これらの貨幣は、経済における貨幣供給の基盤となり、金融システムの中で非常に重要な役割を果たします。では、なぜ「預金」はハイパワードマネーに含まれないのでしょうか?

2. ハイパワードマネーの構成要素

ハイパワードマネーを構成する主な要素は以下の通りです。

  • 現金(通貨): これは、経済に直接流通している物理的な貨幣であり、企業や個人の手元にある現金を指します。
  • 法定準備金: 銀行が中央銀行に保有する準備金で、中央銀行の口座に預けられているお金です。銀行はこの準備金を用いて、他の銀行との取引を行ったり、中央銀行の金融政策に基づいて動いたりします。

これらの2つがハイパワードマネーの基本的な要素となり、銀行システムを通じて経済全体に影響を与えます。

3. 預金がハイパワードマネーに含まれない理由

なぜ預金はハイパワードマネーに含まれないのでしょうか?それは、預金が「信用創造」を通じて銀行の貸出活動を反映したものだからです。銀行は、預金を受け入れた後、その預金の一部を貸し出すことができます。これにより、預金は銀行の信用に基づいて増減し、中央銀行が供給する現金や法定準備金とは直接的な関係がありません。

預金は、銀行システム全体の信用に基づいて創造されるもので、中央銀行が直接供給するものではありません。そのため、預金はハイパワードマネーに含まれず、広義の貨幣供給量(M2やM3)には含まれるものの、基礎的な貨幣供給の指標であるハイパワードマネーには含まれないのです。

4. ハイパワードマネーと貨幣供給量の関係

ハイパワードマネーは、経済全体の貨幣供給量を決定する基礎となりますが、実際の貨幣供給量はハイパワードマネーから銀行の信用創造によって増加します。例えば、銀行がハイパワードマネー(法定準備金)を基にして貸し出しを行うことで、預金が創出され、これが貨幣供給量の増加に繋がります。

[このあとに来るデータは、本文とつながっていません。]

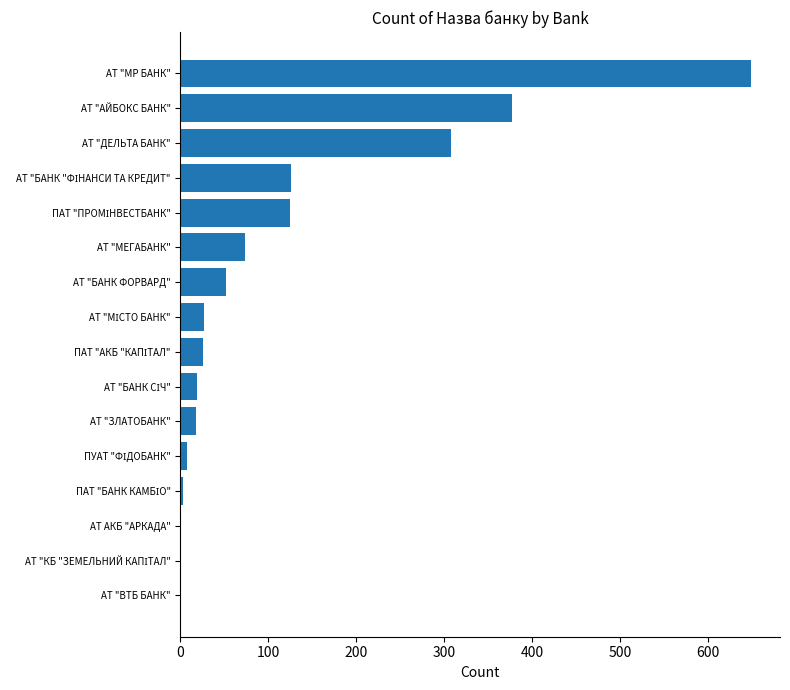

What is the sum of all values?

1813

そのため、ハイパワードマネーは「貨幣の元手」となる部分であり、中央銀行が金融政策を通じて直接調整できる指標となりますが、最終的な市場で流通する貨幣の量は、銀行システムを通じた信用創造に依存しています。

5. 実例:ハイパワードマネーとインフレの関係

ハイパワードマネーが供給されると、それがどのように物価やインフレに影響を与えるのでしょうか?一つの実例として、中央銀行が金利を引き下げたり、量的緩和政策を実施することで、ハイパワードマネーが増加します。このような政策により、銀行はより多くの貸し出しを行い、その結果として預金が増え、経済全体に流通する貨幣の量が増加します。

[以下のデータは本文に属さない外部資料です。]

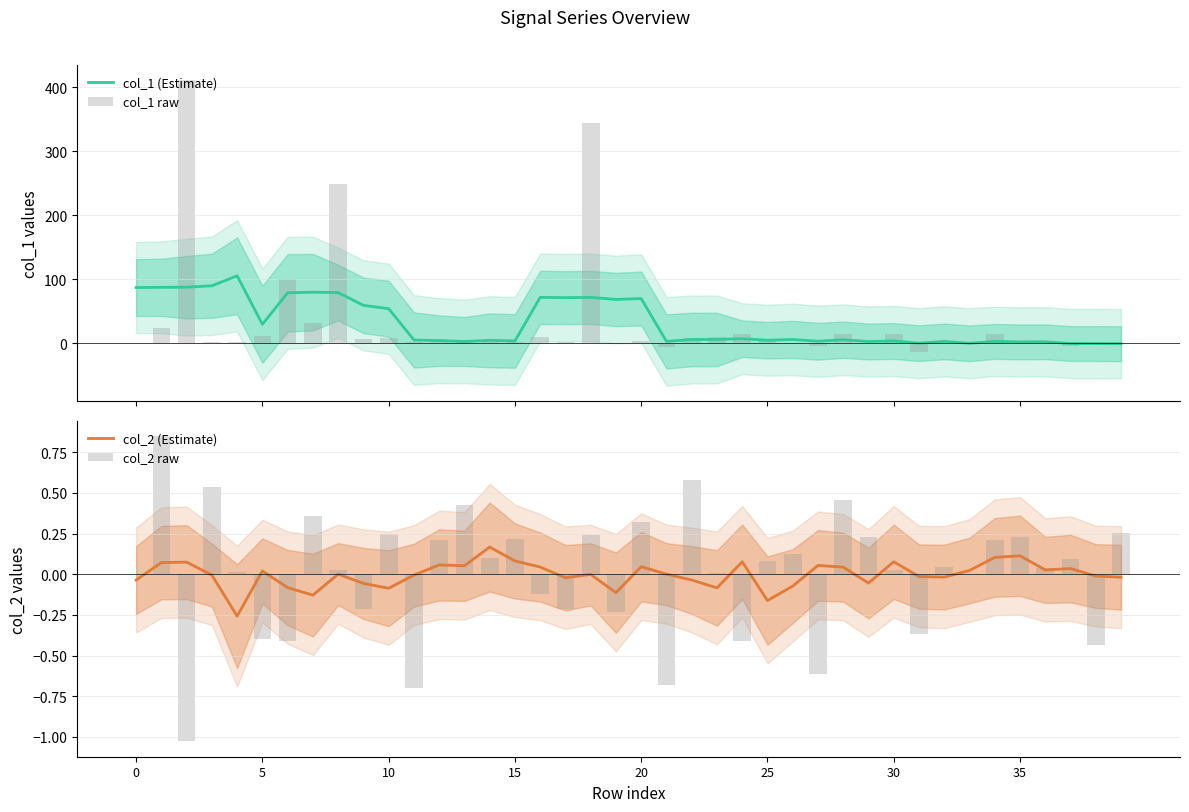

Between 34 and 13, which is larger?

34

この貨幣供給量の増加は、最終的には消費者の購買意欲を刺激し、物価が上昇する可能性を引き起こすのです。つまり、ハイパワードマネーの供給がインフレの引き金になることがあるのです。

6. まとめ

ハイパワードマネーは、現金と法定準備金の合計であり、預金が含まれない理由は、預金が銀行の信用創造によって増減し、中央銀行が直接管理する対象ではないからです。ハイパワードマネーは、金融政策や経済の基礎的な通貨供給量を決定する重要な指標となります。

貨幣供給量とインフレ、金利の変動など、ハイパワードマネーは経済全体に大きな影響を与えるため、その仕組みを理解することは金融政策を理解する上で不可欠です。